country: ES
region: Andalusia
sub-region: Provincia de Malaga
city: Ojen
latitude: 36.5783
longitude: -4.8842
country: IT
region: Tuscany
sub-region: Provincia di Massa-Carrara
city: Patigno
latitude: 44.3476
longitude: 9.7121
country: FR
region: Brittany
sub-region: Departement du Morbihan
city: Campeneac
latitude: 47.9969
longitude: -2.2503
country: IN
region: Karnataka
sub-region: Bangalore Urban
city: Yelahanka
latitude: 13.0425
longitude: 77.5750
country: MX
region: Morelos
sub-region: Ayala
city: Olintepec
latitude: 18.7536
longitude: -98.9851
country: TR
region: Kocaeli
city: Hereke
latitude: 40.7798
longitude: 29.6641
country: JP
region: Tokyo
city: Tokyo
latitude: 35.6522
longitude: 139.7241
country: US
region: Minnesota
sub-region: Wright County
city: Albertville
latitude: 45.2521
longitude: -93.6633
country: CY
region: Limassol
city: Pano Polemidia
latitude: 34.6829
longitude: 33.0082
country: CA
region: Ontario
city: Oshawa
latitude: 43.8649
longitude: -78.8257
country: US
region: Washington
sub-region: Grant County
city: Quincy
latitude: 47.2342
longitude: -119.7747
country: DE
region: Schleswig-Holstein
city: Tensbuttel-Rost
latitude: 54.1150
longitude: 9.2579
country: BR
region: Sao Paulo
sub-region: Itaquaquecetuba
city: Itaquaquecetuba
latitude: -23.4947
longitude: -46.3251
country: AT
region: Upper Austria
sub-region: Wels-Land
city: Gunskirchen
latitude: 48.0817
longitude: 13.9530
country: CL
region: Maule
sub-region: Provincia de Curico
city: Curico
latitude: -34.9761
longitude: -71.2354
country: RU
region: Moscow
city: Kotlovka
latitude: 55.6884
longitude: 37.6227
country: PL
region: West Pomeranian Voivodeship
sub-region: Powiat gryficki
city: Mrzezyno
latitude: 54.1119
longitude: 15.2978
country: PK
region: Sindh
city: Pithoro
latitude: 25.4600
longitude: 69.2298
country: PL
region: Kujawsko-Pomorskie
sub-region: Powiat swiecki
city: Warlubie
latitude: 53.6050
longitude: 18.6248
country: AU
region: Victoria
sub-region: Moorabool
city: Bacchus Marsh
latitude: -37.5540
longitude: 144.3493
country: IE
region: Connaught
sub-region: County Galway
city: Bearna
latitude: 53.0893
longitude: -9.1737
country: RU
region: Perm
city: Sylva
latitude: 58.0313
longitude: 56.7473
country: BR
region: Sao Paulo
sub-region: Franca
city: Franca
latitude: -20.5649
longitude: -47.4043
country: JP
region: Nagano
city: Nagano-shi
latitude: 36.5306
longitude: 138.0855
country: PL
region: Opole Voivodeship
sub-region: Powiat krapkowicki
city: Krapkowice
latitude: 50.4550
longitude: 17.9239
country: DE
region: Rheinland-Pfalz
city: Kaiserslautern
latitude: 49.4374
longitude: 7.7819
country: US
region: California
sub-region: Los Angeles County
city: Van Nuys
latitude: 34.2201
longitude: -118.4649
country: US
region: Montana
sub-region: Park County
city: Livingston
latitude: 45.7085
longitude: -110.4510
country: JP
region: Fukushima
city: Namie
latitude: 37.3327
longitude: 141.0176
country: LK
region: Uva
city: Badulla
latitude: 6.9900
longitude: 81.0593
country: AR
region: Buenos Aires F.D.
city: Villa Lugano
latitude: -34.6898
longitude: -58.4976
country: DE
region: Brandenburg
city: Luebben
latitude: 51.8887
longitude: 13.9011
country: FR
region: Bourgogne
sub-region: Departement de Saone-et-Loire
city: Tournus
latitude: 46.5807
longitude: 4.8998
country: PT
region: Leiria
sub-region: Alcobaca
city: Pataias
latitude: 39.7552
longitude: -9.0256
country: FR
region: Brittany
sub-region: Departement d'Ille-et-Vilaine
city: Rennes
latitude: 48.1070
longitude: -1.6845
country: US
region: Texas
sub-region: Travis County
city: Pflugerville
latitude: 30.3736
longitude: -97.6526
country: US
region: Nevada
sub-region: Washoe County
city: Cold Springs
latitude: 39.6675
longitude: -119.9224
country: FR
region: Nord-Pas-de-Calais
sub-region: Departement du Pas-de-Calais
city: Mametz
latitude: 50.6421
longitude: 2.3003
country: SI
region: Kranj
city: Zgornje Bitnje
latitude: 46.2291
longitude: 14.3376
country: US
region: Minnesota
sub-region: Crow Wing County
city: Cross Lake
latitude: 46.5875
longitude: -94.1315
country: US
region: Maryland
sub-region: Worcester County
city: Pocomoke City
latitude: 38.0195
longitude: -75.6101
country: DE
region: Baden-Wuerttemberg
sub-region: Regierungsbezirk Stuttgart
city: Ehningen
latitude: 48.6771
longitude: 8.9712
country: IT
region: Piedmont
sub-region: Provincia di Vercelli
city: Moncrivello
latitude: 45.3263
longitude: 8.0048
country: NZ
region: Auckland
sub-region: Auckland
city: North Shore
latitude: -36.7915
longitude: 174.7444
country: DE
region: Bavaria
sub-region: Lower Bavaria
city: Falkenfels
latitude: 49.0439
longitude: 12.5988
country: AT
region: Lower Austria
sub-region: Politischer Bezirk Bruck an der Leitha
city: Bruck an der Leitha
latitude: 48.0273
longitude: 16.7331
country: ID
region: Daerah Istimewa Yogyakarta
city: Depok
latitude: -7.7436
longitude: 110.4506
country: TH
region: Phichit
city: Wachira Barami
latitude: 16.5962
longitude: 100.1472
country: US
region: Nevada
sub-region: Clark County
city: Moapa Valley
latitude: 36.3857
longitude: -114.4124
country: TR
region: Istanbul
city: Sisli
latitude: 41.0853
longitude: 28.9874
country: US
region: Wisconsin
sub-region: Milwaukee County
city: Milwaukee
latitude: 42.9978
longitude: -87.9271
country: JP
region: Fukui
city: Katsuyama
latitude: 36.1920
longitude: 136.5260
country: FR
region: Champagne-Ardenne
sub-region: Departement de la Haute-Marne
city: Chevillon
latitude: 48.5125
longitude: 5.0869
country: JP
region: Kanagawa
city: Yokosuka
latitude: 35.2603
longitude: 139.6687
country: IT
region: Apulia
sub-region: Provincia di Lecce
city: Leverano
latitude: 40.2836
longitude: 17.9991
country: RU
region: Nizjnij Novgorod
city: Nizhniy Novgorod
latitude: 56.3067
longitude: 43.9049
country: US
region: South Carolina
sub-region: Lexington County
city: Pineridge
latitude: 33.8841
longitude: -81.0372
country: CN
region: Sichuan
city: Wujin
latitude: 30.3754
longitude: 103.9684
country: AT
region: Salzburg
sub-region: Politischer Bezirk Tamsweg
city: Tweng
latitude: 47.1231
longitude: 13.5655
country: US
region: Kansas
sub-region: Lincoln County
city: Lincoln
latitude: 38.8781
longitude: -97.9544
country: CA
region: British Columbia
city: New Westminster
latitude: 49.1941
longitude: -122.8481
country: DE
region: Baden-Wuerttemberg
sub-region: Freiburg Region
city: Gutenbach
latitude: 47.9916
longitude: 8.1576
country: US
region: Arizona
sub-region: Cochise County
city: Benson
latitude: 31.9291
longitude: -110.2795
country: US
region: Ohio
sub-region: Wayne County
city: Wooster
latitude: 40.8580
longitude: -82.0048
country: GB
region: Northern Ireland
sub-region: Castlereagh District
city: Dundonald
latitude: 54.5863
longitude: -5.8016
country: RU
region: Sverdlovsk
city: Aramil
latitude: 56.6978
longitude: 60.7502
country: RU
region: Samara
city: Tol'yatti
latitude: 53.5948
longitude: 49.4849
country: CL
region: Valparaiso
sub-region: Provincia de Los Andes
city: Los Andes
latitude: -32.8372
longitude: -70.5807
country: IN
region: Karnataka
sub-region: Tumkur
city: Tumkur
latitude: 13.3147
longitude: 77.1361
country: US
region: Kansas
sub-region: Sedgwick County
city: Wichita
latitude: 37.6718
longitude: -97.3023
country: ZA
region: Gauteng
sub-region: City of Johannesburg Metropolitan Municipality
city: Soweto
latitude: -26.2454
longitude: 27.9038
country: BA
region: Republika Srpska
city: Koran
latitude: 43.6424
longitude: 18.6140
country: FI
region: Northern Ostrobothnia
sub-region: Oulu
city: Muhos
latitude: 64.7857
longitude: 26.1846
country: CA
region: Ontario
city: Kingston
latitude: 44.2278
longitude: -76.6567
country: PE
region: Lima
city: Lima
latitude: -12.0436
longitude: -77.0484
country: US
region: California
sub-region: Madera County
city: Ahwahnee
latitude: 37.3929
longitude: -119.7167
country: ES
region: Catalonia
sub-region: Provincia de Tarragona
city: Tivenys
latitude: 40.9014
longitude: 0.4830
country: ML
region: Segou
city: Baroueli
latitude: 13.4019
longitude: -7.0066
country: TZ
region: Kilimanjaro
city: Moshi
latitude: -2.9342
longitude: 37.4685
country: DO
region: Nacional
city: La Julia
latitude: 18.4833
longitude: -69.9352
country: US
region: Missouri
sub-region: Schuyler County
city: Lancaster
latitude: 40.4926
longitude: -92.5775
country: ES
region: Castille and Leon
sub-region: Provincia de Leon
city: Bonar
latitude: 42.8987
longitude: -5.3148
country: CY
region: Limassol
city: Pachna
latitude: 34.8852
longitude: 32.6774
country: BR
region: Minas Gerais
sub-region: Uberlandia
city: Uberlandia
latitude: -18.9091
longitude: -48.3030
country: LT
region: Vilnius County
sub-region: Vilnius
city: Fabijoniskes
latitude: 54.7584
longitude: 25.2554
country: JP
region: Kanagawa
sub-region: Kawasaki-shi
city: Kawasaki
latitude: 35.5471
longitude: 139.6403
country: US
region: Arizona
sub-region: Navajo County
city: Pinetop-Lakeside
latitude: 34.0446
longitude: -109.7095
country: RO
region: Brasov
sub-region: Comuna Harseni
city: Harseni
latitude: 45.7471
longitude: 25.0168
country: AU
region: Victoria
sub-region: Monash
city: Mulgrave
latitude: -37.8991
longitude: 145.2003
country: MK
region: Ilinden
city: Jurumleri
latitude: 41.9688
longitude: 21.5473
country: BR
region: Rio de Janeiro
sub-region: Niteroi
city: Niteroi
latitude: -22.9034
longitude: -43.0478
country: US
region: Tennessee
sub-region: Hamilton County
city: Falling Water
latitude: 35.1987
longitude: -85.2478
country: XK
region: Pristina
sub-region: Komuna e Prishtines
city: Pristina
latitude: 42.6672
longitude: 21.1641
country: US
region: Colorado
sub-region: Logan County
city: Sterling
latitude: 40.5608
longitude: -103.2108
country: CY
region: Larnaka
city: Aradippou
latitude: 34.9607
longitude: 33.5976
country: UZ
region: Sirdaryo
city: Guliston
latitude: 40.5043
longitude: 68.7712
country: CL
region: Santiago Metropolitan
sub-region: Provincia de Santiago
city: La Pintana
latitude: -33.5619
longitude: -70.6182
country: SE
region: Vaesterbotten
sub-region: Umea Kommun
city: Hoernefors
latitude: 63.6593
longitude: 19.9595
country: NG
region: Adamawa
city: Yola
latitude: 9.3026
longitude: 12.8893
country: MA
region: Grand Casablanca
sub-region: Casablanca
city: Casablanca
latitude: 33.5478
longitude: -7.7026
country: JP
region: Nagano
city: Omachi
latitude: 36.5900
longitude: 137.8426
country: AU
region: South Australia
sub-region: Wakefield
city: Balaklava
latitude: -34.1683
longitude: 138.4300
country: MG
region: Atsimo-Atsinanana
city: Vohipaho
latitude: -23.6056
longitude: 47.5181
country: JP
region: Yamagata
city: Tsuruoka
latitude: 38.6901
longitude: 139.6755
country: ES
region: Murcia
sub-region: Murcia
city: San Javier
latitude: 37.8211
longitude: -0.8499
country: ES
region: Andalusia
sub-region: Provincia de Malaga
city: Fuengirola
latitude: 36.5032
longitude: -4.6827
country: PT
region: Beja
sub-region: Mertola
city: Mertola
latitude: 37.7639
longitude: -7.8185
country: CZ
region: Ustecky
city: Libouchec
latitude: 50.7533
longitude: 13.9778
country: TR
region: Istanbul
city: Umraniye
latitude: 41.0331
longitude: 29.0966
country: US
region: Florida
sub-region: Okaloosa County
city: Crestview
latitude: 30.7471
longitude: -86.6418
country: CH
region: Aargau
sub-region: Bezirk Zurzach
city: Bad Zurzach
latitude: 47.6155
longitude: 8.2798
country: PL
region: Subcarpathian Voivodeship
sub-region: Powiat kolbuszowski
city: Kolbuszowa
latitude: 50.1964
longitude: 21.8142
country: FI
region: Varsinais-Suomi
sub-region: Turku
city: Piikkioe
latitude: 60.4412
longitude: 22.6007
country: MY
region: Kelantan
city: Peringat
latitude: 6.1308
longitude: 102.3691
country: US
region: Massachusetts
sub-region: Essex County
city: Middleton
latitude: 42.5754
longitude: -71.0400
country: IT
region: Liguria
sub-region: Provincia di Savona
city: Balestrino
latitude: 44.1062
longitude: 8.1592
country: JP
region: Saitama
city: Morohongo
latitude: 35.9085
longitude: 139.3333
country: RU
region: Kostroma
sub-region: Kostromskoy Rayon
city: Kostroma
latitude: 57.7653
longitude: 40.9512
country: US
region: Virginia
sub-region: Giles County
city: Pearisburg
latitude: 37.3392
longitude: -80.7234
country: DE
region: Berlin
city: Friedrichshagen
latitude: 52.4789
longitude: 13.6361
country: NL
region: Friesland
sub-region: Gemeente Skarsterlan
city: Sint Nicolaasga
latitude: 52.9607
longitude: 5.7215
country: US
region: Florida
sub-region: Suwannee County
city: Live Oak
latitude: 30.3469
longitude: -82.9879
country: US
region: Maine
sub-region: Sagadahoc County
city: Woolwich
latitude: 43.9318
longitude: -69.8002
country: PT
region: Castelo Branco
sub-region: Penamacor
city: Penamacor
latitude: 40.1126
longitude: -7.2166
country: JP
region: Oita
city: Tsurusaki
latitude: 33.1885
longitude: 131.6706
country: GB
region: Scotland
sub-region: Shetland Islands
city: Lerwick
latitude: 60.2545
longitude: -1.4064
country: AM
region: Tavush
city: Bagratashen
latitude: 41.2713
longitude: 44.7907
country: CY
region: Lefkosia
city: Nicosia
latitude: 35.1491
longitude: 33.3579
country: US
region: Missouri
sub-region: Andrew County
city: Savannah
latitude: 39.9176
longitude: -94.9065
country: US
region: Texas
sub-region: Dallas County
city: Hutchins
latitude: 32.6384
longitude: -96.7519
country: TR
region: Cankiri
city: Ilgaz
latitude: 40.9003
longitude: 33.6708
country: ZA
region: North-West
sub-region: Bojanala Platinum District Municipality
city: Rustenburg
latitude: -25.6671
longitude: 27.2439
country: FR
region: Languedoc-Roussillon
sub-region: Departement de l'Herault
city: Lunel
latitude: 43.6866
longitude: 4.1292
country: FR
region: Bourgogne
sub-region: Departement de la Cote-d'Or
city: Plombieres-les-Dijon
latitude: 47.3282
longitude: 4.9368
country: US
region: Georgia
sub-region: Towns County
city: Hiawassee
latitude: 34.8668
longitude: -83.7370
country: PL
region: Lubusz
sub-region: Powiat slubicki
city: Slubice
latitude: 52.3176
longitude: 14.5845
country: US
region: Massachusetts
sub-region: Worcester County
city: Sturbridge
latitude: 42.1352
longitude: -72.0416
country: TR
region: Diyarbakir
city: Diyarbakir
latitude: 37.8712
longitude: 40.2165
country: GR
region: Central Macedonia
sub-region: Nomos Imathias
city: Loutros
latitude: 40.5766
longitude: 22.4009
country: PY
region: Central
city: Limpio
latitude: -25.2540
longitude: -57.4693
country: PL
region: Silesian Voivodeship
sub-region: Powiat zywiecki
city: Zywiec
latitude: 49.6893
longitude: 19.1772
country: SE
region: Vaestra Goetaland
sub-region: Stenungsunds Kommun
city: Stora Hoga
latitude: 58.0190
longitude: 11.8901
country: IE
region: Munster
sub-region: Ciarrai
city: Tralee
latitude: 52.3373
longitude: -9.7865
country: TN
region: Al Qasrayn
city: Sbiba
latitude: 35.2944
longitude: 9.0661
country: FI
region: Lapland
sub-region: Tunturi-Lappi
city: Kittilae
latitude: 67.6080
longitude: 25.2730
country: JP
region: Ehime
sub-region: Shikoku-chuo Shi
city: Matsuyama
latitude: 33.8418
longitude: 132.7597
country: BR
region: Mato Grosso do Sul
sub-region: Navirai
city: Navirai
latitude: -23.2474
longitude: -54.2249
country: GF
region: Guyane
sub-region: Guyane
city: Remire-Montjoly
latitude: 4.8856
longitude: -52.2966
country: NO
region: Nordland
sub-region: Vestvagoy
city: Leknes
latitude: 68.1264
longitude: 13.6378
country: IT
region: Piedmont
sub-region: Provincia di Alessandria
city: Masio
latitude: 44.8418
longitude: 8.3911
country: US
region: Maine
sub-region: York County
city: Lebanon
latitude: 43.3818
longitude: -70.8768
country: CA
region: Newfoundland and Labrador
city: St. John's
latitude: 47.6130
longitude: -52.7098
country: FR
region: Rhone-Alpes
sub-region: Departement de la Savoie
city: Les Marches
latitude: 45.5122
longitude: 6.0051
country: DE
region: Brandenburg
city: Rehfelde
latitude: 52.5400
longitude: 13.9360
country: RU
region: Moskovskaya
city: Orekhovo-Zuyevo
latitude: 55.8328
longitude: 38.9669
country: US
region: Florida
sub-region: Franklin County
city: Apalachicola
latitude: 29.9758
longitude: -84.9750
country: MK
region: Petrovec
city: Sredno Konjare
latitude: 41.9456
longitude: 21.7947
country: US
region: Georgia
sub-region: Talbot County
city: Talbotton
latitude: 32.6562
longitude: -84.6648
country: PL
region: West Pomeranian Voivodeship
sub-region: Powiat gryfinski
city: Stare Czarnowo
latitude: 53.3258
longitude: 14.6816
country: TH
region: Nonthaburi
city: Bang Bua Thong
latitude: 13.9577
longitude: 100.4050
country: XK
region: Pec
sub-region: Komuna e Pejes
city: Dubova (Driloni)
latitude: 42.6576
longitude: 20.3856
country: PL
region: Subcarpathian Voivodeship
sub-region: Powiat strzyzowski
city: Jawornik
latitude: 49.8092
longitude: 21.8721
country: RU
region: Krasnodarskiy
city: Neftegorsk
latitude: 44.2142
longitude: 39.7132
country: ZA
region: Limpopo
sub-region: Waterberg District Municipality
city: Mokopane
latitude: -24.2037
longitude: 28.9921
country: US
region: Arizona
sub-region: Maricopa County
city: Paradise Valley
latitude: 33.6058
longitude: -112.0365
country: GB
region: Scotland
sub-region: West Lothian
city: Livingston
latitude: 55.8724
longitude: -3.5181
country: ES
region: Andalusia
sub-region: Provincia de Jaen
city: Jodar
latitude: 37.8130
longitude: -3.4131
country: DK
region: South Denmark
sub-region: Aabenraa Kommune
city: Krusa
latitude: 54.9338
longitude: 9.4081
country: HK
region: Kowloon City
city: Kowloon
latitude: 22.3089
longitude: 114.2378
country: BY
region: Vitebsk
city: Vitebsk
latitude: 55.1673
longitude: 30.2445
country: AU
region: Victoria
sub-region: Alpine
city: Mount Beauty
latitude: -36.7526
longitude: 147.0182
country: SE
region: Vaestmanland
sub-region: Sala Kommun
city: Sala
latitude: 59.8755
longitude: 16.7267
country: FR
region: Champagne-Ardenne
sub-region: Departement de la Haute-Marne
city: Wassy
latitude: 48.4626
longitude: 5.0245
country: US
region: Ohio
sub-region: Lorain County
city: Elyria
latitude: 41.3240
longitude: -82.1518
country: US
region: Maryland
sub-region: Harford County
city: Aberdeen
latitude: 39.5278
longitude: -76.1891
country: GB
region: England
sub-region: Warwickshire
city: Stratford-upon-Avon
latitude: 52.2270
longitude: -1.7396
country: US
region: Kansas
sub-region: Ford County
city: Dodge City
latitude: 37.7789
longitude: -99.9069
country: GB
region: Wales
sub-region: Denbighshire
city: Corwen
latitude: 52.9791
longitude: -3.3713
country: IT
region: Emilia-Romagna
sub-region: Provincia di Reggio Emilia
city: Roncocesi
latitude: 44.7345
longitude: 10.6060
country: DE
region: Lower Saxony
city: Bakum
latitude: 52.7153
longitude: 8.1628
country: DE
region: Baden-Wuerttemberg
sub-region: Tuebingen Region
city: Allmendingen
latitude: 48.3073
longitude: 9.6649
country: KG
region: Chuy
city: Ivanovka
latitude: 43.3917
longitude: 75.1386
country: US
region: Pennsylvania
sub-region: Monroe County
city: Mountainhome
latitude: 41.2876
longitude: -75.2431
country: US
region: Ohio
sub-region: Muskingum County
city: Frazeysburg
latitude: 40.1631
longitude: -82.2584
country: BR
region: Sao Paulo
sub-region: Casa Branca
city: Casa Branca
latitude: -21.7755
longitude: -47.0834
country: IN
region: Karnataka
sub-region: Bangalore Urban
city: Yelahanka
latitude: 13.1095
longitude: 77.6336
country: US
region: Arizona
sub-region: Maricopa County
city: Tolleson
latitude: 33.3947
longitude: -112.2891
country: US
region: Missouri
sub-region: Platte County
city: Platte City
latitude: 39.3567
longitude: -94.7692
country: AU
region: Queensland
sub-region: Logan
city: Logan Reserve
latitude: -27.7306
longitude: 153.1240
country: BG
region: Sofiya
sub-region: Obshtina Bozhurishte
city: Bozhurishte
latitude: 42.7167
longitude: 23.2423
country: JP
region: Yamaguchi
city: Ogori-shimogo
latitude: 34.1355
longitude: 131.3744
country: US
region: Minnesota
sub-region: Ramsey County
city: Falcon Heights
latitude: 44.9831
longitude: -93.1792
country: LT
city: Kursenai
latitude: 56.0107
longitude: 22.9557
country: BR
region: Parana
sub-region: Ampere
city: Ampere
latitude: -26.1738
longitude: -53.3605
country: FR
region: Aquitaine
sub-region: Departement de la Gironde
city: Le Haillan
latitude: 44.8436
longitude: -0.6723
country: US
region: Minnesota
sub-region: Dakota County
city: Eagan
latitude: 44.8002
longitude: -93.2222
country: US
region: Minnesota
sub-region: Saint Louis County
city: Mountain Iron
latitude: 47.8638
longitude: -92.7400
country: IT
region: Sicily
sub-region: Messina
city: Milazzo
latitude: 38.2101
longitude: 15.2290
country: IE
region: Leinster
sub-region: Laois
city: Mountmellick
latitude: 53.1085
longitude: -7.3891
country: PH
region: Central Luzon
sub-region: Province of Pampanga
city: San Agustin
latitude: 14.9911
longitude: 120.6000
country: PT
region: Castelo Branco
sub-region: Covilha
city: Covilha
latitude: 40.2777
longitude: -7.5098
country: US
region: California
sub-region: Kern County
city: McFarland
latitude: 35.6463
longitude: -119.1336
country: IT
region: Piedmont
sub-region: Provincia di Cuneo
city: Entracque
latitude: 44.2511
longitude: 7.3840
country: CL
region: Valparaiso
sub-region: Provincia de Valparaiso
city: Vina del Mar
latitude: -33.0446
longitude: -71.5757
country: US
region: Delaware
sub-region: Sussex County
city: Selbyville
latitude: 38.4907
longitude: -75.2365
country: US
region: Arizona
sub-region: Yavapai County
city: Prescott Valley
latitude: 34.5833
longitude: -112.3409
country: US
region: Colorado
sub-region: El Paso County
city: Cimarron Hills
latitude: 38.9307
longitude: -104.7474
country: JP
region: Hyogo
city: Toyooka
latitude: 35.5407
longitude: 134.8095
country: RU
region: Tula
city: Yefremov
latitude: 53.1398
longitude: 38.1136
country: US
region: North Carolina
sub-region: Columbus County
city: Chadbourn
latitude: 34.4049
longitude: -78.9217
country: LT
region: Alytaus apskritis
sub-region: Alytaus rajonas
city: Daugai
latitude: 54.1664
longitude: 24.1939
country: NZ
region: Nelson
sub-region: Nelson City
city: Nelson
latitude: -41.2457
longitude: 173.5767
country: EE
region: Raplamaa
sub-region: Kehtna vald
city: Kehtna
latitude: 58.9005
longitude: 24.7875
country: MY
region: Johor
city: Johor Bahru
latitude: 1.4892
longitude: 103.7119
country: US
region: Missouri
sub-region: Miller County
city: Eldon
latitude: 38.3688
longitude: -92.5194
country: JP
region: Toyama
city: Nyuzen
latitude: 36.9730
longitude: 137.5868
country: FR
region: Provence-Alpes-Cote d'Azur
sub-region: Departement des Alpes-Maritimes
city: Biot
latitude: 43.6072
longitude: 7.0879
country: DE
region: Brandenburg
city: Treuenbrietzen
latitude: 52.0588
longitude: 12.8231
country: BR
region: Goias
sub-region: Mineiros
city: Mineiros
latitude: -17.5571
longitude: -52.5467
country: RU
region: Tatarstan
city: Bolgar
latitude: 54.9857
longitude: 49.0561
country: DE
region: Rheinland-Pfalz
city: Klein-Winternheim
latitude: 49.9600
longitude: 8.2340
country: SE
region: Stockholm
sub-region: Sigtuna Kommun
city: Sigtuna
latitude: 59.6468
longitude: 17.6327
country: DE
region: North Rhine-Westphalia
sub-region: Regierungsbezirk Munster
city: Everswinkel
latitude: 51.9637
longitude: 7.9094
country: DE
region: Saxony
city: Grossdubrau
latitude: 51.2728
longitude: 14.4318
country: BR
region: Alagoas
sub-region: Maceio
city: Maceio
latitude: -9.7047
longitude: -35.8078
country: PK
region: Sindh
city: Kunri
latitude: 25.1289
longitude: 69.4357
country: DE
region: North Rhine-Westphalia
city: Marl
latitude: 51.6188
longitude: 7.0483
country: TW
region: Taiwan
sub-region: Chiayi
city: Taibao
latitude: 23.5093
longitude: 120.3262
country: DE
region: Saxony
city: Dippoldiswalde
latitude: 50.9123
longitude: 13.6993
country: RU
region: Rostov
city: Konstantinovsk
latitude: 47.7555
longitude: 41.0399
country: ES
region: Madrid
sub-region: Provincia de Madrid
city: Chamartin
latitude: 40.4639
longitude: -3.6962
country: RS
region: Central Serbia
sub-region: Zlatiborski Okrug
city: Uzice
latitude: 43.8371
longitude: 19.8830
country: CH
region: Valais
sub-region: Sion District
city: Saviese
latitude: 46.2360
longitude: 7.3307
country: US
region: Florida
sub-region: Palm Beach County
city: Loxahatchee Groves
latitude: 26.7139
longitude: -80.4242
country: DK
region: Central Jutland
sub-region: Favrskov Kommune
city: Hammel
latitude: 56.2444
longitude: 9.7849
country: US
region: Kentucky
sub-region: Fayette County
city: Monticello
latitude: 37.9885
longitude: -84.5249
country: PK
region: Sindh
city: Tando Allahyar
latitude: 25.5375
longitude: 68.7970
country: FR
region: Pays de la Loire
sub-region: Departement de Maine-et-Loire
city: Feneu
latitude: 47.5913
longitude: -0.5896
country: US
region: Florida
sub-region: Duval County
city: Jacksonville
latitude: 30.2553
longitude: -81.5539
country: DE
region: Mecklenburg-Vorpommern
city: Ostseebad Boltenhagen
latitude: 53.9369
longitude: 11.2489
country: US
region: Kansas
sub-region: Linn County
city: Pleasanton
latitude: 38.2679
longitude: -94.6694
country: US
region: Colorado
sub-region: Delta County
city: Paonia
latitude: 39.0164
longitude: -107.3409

◇ ◇ ◇ ◇ ◇ ◇ ◇

**短い課題:** "city: Talbotton" を含む行から始まり "city: Corwen" を含む行で終わるレコードを、列名を label と value とする2列のCSVに変換せよ。元の1行をCSVの1行とし、行頭の見出しとその値をそれぞれ二重引用符で囲んだ1フィールドに収め、フィールド内の改行は空白に置き換えること。

**解答:**
label,value
"city:","Talbotton"
"latitude:","32.6562"
"longitude:","-84.6648"
"country:","PL"
"region:","West Pomeranian Voivodeship"
"sub-region:","Powiat gryfinski"
"city:","Stare Czarnowo"
"latitude:","53.3258"
"longitude:","14.6816"
"country:","TH"
"region:","Nonthaburi"
"city:","Bang Bua Thong"
"latitude:","13.9577"
"longitude:","100.4050"
"country:","XK"
"region:","Pec"
"sub-region:","Komuna e Pejes"
"city:","Dubova (Driloni)"
"latitude:","42.6576"
"longitude:","20.3856"
"country:","PL"
"region:","Subcarpathian Voivodeship"
"sub-region:","Powiat strzyzowski"
"city:","Jawornik"
"latitude:","49.8092"
"longitude:","21.8721"
"country:","RU"
"region:","Krasnodarskiy"
"city:","Neftegorsk"
"latitude:","44.2142"
"longitude:","39.7132"
"country:","ZA"
"region:","Limpopo"
"sub-region:","Waterberg District Municipality"
"city:","Mokopane"
"latitude:","-24.2037"
"longitude:","28.9921"
"country:","US"
"region:","Arizona"
"sub-region:","Maricopa County"
"city:","Paradise Valley"
"latitude:","33.6058"
"longitude:","-112.0365"
"country:","GB"
"region:","Scotland"
"sub-region:","West Lothian"
"city:","Livingston"
"latitude:","55.8724"
"longitude:","-3.5181"
"country:","ES"
"region:","Andalusia"
"sub-region:","Provincia de Jaen"
"city:","Jodar"
"latitude:","37.8130"
"longitude:","-3.4131"
"country:","DK"
"region:","South Denmark"
"sub-region:","Aabenraa Kommune"
"city:","Krusa"
"latitude:","54.9338"
"longitude:","9.4081"
"country:","HK"
"region:","Kowloon City"
"city:","Kowloon"
"latitude:","22.3089"
"longitude:","114.2378"
"country:","BY"
"region:","Vitebsk"
"city:","Vitebsk"
"latitude:","55.1673"
"longitude:","30.2445"
"country:","AU"
"region:","Victoria"
"sub-region:","Alpine"
"city:","Mount Beauty"
"latitude:","-36.7526"
"longitude:","147.0182"
"country:","SE"
"region:","Vaestmanland"
"sub-region:","Sala Kommun"
"city:","Sala"
"latitude:","59.8755"
"longitude:","16.7267"
"country:","FR"
"region:","Champagne-Ardenne"
"sub-region:","Departement de la Haute-Marne"
"city:","Wassy"
"latitude:","48.4626"
"longitude:","5.0245"
"country:","US"
"region:","Ohio"
"sub-region:","Lorain County"
"city:","Elyria"
"latitude:","41.3240"
"longitude:","-82.1518"
"country:","US"
"region:","Maryland"
"sub-region:","Harford County"
"city:","Aberdeen"
"latitude:","39.5278"
"longitude:","-76.1891"
"country:","GB"
"region:","England"
"sub-region:","Warwickshire"
"city:","Stratford-upon-Avon"
"latitude:","52.2270"
"longitude:","-1.7396"
"country:","US"
"region:","Kansas"
"sub-region:","Ford County"
"city:","Dodge City"
"latitude:","37.7789"
"longitude:","-99.9069"
"country:","GB"
"region:","Wales"
"sub-region:","Denbighshire"
"city:","Corwen"